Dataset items
*** Block opens ***

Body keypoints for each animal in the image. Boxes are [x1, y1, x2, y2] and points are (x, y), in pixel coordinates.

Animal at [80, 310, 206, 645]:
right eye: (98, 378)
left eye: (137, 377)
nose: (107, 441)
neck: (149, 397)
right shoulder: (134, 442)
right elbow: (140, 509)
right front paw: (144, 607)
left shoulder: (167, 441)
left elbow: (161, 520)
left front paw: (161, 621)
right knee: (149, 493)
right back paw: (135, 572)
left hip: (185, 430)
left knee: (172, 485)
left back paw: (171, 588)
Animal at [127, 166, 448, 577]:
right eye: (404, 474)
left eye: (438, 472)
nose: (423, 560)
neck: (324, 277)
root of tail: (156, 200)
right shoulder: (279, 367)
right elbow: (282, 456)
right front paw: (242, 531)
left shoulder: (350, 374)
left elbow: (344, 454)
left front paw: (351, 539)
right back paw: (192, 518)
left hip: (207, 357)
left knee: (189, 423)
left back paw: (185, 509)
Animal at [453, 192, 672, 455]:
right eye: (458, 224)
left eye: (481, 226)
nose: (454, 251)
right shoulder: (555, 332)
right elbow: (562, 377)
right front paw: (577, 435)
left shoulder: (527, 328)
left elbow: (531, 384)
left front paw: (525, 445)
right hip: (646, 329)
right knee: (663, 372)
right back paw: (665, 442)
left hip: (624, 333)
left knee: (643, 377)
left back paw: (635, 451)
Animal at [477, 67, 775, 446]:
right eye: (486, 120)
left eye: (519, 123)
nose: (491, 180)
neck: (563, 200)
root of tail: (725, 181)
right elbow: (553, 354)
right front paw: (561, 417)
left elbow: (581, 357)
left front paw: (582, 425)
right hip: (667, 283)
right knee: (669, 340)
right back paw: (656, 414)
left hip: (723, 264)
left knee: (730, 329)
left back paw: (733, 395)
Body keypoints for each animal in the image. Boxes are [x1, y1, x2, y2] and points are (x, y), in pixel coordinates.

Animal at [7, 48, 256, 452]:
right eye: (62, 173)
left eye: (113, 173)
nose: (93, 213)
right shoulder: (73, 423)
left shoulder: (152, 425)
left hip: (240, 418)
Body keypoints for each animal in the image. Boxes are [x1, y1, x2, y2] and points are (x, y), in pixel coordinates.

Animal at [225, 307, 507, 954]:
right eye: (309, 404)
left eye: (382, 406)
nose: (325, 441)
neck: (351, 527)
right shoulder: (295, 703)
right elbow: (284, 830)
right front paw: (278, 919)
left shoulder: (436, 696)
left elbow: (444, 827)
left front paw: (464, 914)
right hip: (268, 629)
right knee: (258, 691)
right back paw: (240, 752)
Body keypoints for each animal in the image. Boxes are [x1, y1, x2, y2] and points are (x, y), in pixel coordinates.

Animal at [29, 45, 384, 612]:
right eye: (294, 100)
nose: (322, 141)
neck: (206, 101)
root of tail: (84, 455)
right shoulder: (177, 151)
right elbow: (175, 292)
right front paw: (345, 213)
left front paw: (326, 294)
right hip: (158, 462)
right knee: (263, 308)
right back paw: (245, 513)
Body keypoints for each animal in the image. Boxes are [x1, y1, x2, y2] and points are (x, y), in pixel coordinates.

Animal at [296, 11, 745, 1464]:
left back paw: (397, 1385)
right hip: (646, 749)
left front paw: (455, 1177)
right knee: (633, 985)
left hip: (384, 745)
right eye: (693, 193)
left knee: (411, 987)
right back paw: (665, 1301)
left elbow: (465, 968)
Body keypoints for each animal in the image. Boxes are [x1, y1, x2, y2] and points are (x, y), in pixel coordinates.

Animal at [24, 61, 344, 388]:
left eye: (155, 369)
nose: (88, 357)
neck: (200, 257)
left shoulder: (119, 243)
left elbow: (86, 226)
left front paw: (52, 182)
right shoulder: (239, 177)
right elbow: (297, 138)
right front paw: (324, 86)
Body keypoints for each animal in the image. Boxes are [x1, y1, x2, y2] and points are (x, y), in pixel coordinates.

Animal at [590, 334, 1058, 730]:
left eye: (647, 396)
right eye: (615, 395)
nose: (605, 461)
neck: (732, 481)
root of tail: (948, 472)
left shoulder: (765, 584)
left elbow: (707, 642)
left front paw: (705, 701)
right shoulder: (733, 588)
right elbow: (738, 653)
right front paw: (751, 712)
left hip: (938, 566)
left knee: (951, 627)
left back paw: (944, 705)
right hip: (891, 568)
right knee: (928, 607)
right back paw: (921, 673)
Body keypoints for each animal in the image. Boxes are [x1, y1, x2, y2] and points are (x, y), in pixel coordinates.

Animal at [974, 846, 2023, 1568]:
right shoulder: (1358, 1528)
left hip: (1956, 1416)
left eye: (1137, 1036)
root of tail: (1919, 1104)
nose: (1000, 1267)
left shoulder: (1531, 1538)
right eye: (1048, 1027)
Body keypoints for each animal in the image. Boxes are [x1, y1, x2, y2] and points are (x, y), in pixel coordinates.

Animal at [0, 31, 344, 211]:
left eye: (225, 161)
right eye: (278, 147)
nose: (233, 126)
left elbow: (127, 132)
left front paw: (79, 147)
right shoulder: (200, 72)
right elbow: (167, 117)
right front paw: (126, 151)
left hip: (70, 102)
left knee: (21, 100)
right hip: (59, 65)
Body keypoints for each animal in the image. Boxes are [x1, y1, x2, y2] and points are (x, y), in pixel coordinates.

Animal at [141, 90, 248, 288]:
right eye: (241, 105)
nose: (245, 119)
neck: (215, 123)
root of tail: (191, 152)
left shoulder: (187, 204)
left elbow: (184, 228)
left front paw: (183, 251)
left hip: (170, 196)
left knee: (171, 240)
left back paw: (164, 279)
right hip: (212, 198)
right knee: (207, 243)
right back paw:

*** Block closes ***

Assigned task: Retype exactly the lines from the one containing "left knee: (951, 627)" through the end of the data. Add nothing.

Written reply:
left knee: (951, 627)
left back paw: (944, 705)
right hip: (891, 568)
right knee: (928, 607)
right back paw: (921, 673)
Body keypoints for each animal in the image. Boxes are [x1, y1, x2, y2] and points are (x, y), in pixel coordinates.

Animal at [974, 846, 2023, 1568]:
right shoulder: (1358, 1528)
left hip: (1956, 1416)
left eye: (1137, 1036)
root of tail: (1919, 1104)
nose: (1000, 1267)
left shoulder: (1531, 1538)
right eye: (1048, 1027)
Body keypoints for each animal in the image. Boxes are [x1, y1, x2, y2] and points are (x, y), in pixel coordinates.

Animal at [0, 31, 344, 211]:
left eye: (225, 161)
right eye: (278, 147)
nose: (233, 126)
left elbow: (127, 132)
left front paw: (79, 147)
right shoulder: (200, 72)
right elbow: (167, 117)
right front paw: (126, 151)
left hip: (70, 102)
left knee: (21, 100)
right hip: (59, 65)
Body keypoints for each animal in the image. Boxes are [x1, y1, x2, y2] and points are (x, y), in pixel coordinates.

Animal at [141, 90, 248, 288]:
right eye: (241, 105)
nose: (245, 119)
neck: (215, 123)
root of tail: (191, 152)
left shoulder: (187, 204)
left elbow: (184, 228)
left front paw: (183, 251)
left hip: (170, 196)
left knee: (171, 240)
left back paw: (164, 279)
right hip: (212, 198)
right knee: (207, 243)
right back paw:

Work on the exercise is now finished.